Assume that $A$ and $B$ are nonempty, bounded above, and satisfy $B \subseteq A$. Show that $ \sup(B) \leq \sup(A) $.

Exercise 5

Let $A \subseteq \mathbb{R}$ be bounded above, and let $c \in \mathbb{R}$. Define the sets $c + A$ and $cA$ by $c + A = {c + a : a \in A }$ and $cA = {ca : a \in A}$.

  1. Show that $\sup(c+A) = c + \sup(A)$
  2. If $c \geq 0$, show that $\sup(cA) = c \sup(A)$

Exercise 6

Compute, without proofs, the suprema and infima of the following sets:

  1. ${ n \in \mathbb{N} : n^2 < 10 }$
  2. ${ \frac{n}{m+n} : n,m \in \mathbb{N} }$
  3. ${ \frac{n}{2n+1} : n \in \mathbb{N} }$
  4. ${ \frac{n}{m} : n,m \in \mathbb{N} \text{with} m+n \leq 10 }$

Exercise 7

Prove that if $a$ is an upper bound for $A$, and if $a$ is also an element of $A$, then it must be that $a = \sup A$.

Exercise 8

If $\sup A < \sup B$, then show that there exists an element $b \in B$ that is an upper bound for $A$.

Exercise 9

Without formal proofs for the moment, decide if the following statements about suprema and infima are true or false. For any that are false, supply an example where the claim in question does not appear to hold.

  1. A finite, nonempty set always contains its supremum.
  2. If $a < L$ for every element $a$ in the set $A$, then $\sup A < L$.
  3. If $A$ and $B$ are sets with the property that $a < b$ for every $a \in A$ and every $b \in B$, then it follows that $\sup A < \inf B$.
  4. If $\sup A = s$ and $\sup B = t$, then $\sup(A + B) = s + t$. The set $A + B$ is defined as $A + B = {a + b : a \in A \text{ and } b \in B}$.
  5. If $\sup A \leq \sup B$, then there exists an element $b \in B$ that is an upper bound for $A$.

Exercise 10

Let $ A \subseteq \mathbb{R} $ be nonempty and bounded above. Let $ B = { \sup A_n : A_n \subseteq A, \text{ and } A_n \text{ is finite} } $. Show that $ \sup B = \sup A $.
(Hint: Use the density of finite subsets in a bounded set.)

Exercise 11

Let $ A_n = \left\{ \frac{k}{n} : k \in \mathbb{N}, ; 0 \leq k \leq n \right \} \subseteq \mathbb{R} $.

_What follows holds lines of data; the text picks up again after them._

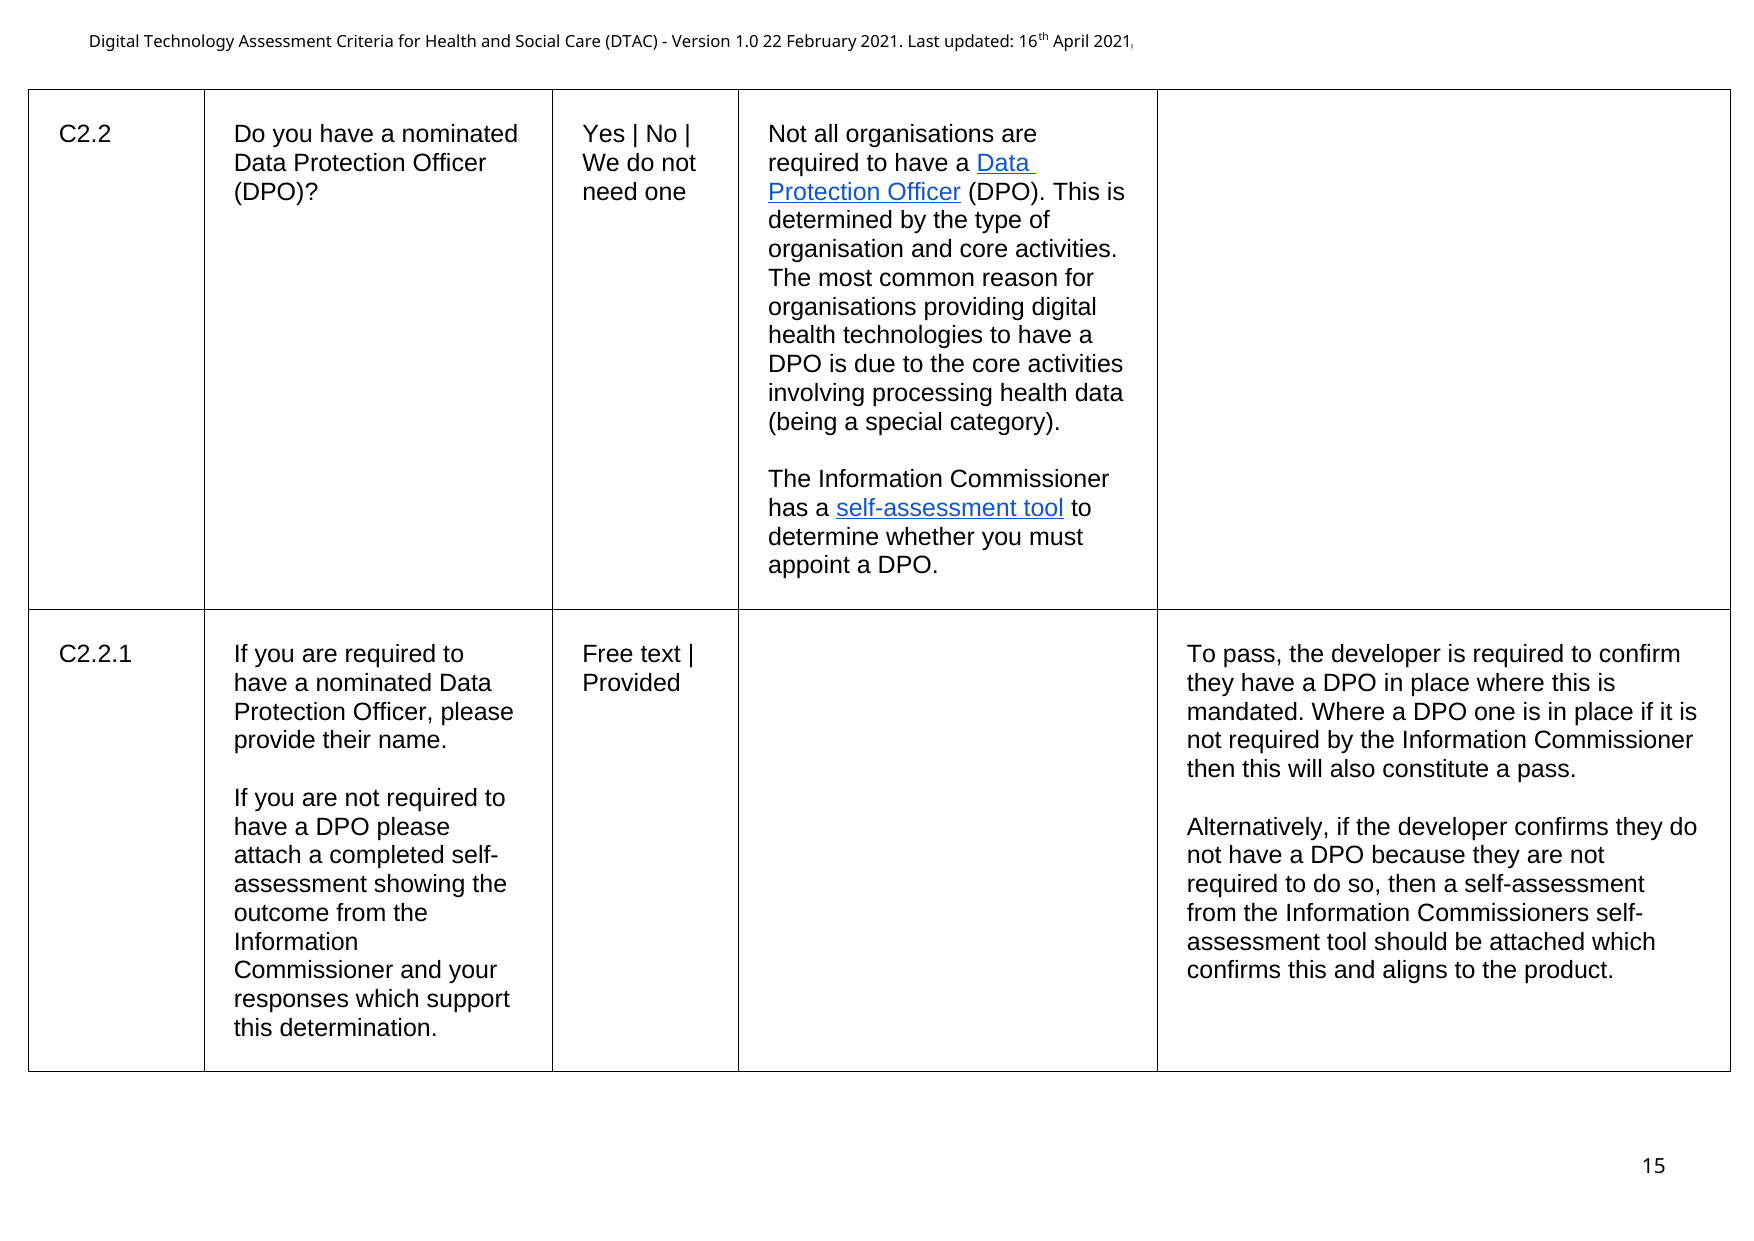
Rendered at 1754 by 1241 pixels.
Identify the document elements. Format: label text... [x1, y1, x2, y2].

table_cell Not all organisations are required to have a Data Protection Officer (DPO). This is determined by the type of organisation and core activities. The most common reason for organisations providing digital health technologies to have a DPO is due to the core activities involving processing health data (being a special category). The Information Commissioner has a self-assessment tool to determine whether you must appoint a DPO. [739, 90, 1157, 609]
table_cell Free text | Provided [553, 610, 738, 1071]
table_cell To pass, the developer is required to confirm they have a DPO in place where this is mandated. Where a DPO one is in place if it is not required by the Information Commissioner then this will also constitute a pass. Alternatively, if the developer confirms they do not have a DPO because they are not required to do so, then a self-assessment from the Information Commissioners self-assessment tool should be attached which confirms this and aligns to the product. [1158, 610, 1730, 1071]
table_cell Do you have a nominated Data Protection Officer (DPO)? [205, 90, 552, 609]
table_cell [1158, 90, 1730, 609]
table_cell [739, 610, 1157, 1071]
table_cell If you are required to have a nominated Data Protection Officer, please provide their name. If you are not required to have a DPO please attach a completed self-assessment showing the outcome from the Information Commissioner and your responses which support this determination. [205, 610, 552, 1071]
table_cell C2.2 [29, 90, 204, 609]
table_cell Yes | No | We do not need one [553, 90, 738, 609]
table_cell C2.2.1 [29, 610, 204, 1071]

  1. Determine $ \sup A_n $ and $ \inf A_n $ for a given $ n \in \mathbb{N} $.
  2. Define $ A = \bigcup_{n=1}^\infty A_n $. Compute $ \sup A $ and $ \inf A $.
  3. Is $ A $ dense in $ [0, 1] $? Justify your answer.

Exercise 12

Let $ A, B \subseteq \mathbb{R} $ be nonempty and bounded above. Prove or disprove the following statements:

  1. $ \sup(A \cup B) = \max(\sup A, \sup B) $
  2. $ \inf(A \cup B) = \min(\inf A, \inf B) $
  3. $ \sup(A \cap B) \leq \min(\sup A, \sup B) $

Give counterexamples where a statement does not hold.

Exercise 13

Let $A \subseteq \mathbb{R}$ be a nonempty set that is bounded above. Assume $ (a_n) $ is a sequence in $ A $ such that $ a_n \to \sup A $. Prove that:

  1. $ \sup A $ is the least upper bound of $ A $.
  2. No sequence in $ A $ can converge to a limit greater than $ \sup A $.
  3. Construct such a sequence $ (a_n) $ explicitly for the set $A = \left \{ 1 - \frac{1}{n} : n \in \mathbb{N} \right \} $.